The relationship between total and phosphorylated STAT1 and STAT3 tumour cell expression, components of tumour microenvironment and survival in patients with invasive ductal breast cancer

Abstract

The aim of the present study was to examine the relationship between tumour cell expression of total and phosphorylated STAT1 (ph-STAT1) and STAT3 (ph-STAT-3), components of tumour microenvironment and survival in patients with invasive ductal breast cancer.Immunohistochemical analysis of total and ph-STAT1, and STAT3 were performed on tissue microarray of 384 breast cancer specimens. Tumour cell expression of STAT1 and STAT3 at both cytoplasmic and nuclear locations were combined and identified as STAT1/STAT3 tumour cell expression. These results were related to cancer specific survival (CSS) and phenotypic features of the tumour and the host.High ph-STAT1 and ph-STAT3 tumour cell expression were associated with increased ER (both P≤0.001) and PR (both P <0.05), reduced tumour grade (P=0.015 and P<0.001 respectively) and necrosis (both P=0.001). Ph-STAT1 was associated with increased general inflammatory infiltrate (P=0.007) and ph-STAT3 was associated with lower CD4+ infiltration (P=0.024). In multivariate survival analysis, only high ph-STAT3 tumour cell expression was a predictor of improved CSS (P=0.010) independent of other tumour and host-based factors.STAT1 and STAT3 tumour cell expression appeared to be an important determinant of favourable outcome in patients with invasive ductal breast cancer. The present results suggest that STAT1 and STAT3 may affect disease outcome through direct impact on tumour cells, counteracting aggressive tumour features, as well as interaction with the surrounding microenvironment.

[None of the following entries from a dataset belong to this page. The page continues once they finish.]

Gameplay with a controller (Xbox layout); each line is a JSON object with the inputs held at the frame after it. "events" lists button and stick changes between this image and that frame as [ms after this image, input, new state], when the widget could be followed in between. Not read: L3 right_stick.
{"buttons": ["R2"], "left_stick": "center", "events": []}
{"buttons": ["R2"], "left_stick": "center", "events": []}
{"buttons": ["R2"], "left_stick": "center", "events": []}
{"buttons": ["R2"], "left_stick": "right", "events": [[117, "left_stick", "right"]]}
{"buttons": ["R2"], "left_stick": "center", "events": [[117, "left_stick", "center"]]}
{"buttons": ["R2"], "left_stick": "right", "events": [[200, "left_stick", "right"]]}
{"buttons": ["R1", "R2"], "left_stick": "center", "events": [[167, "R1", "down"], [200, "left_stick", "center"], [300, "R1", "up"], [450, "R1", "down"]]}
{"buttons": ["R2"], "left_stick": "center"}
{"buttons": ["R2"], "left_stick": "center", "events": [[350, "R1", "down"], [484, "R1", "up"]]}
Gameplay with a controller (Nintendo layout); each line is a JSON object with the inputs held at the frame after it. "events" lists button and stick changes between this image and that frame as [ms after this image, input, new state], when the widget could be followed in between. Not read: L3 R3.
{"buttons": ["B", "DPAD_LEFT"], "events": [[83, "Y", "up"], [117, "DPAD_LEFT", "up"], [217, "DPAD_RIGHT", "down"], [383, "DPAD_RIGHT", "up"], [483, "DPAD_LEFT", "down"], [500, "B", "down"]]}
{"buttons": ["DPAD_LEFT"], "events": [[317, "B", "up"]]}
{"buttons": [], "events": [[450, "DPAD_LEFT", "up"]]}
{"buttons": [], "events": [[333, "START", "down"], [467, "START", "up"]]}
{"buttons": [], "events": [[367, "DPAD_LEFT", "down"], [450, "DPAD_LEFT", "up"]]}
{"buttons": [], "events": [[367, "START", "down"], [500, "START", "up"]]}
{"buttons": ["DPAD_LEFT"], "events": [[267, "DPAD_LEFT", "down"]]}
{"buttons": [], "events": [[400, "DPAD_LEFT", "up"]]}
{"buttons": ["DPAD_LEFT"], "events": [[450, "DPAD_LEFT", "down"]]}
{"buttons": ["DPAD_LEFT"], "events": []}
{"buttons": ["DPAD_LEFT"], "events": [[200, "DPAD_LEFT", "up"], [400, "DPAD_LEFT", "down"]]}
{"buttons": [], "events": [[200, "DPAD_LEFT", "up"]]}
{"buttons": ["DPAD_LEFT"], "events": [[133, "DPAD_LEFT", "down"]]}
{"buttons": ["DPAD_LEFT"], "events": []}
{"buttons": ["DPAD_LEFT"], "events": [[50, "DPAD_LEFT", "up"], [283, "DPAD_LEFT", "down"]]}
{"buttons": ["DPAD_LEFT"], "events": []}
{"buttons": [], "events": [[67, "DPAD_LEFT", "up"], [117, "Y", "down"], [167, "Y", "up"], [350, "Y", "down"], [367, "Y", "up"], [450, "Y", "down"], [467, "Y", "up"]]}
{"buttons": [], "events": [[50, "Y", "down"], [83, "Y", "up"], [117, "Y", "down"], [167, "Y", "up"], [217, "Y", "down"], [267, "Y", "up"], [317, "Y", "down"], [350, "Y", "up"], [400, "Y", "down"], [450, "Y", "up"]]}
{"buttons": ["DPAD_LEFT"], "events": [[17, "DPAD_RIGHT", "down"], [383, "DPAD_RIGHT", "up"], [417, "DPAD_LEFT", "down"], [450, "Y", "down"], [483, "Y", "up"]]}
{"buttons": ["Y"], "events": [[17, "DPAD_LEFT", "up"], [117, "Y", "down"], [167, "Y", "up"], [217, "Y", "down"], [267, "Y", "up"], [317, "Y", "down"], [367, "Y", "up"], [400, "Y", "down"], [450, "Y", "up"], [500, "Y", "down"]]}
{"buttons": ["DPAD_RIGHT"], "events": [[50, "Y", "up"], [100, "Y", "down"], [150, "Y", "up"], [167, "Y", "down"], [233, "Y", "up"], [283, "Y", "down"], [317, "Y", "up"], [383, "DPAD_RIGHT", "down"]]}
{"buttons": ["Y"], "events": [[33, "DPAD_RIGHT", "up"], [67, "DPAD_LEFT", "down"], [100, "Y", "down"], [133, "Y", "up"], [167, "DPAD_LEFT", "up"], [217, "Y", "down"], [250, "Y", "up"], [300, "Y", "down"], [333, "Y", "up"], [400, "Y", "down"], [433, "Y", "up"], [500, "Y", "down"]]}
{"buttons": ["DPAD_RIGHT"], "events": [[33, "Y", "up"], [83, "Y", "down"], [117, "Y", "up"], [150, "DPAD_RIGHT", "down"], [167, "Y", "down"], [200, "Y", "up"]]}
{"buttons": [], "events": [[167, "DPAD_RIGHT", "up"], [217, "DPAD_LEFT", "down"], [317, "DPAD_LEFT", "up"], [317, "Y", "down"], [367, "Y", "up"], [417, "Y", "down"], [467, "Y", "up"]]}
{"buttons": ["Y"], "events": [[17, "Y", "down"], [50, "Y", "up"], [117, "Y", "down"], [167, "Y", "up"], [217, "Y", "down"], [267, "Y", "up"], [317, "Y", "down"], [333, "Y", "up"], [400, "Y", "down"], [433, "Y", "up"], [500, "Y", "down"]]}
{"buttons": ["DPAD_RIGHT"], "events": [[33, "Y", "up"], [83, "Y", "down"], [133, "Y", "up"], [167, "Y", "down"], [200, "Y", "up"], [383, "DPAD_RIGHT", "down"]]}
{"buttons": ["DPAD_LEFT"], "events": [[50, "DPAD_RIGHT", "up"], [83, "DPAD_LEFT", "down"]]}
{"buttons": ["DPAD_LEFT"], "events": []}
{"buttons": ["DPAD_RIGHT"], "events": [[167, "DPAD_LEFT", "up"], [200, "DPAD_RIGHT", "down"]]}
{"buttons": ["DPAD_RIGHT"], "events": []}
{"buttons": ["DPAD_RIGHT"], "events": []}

Keywords: STAT1; STAT3; breast cancer; tumour microenvironment and survival.

Figure 1. Sections of invasive ductal beast carcinomas showing IHC expression levels of ph-STAT1 (first row) and ph-STAT3 (second row)

No appreciable expression was detected in the negative controls of ph-STAT1 A. and ph-STAT3 B. C-H. show the staining intensity of the STAT1 and STAT3 expression as low (C and D), moderate (E and F), and strong (G and H). Original magnification, 20×. Scale bars = 100 μm (A-F), 10 μm (G and H).

Figure 2. Kaplan-Meier survival curves (Log rank) of cancer specific survival

A. Total STAT1 tumour cell expression and B. Ph-STAT1 tumour cell expression. C. Total STAT3 tumour cell expression and D. Ph-STAT3 tumour cell expression.

Figure 3. Kaplan-Meier survival curves (Log rank) of ph-STAT1 in different molecular subtypes

Only Luminal A (n=174, 45%) shows significant association between high tumour cell expression of ph-STAT1 (n=121, 32%) and improved cancer specific survival

Figure 4. Kaplan-Meier survival curves (Log rank) of ph-STAT3 in different molecular subtypes

Luminal A (n=174, 45%) and luminal B (n=92, 24%) show significant association between high tumour cell expression of ph-STAT3 (n=109, 28%) and improved cancer specific survival. Manipulation is permitted.